**How to complete this task:** Lines below that include the word "Nylon" should each be copied.

**Listed entries:**

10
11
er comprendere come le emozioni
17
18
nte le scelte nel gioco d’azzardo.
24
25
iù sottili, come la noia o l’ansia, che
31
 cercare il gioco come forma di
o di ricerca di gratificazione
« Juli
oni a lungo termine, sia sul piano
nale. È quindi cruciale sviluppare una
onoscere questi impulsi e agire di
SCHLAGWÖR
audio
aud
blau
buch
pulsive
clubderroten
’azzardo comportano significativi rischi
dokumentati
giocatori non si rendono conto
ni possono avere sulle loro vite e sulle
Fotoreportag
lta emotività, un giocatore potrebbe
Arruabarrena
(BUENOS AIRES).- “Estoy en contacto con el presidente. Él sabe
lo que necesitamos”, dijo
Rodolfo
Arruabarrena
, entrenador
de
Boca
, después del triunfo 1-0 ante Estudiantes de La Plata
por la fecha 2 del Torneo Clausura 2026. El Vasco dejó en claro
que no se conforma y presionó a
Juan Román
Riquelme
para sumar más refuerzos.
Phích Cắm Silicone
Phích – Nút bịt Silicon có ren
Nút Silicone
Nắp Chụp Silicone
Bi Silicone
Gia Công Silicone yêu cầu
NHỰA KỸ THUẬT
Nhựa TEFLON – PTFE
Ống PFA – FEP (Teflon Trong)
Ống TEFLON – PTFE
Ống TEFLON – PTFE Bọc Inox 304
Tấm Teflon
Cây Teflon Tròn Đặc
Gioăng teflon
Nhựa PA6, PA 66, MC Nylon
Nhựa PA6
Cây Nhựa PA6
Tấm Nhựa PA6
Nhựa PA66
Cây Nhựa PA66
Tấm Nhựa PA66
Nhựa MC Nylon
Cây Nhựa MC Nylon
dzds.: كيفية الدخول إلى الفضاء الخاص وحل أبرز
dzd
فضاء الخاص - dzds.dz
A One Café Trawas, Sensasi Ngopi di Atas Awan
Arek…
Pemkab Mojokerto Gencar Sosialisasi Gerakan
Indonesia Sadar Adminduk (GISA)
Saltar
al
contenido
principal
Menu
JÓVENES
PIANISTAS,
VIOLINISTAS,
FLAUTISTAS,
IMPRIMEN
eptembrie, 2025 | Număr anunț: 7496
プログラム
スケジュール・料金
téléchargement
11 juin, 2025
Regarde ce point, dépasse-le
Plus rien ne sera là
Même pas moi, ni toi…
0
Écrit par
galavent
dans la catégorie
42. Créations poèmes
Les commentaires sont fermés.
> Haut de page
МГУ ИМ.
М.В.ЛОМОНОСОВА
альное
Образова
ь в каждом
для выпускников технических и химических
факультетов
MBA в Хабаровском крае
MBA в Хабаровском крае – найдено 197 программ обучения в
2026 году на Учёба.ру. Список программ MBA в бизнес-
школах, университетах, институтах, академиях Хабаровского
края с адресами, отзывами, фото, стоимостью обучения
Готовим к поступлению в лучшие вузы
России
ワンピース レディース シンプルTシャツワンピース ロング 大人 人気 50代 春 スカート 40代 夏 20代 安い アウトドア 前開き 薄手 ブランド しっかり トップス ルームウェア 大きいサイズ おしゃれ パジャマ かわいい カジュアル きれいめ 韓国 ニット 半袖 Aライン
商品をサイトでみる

**Result:**
Nhựa PA6, PA 66, MC Nylon
Nhựa MC Nylon
Cây Nhựa MC Nylon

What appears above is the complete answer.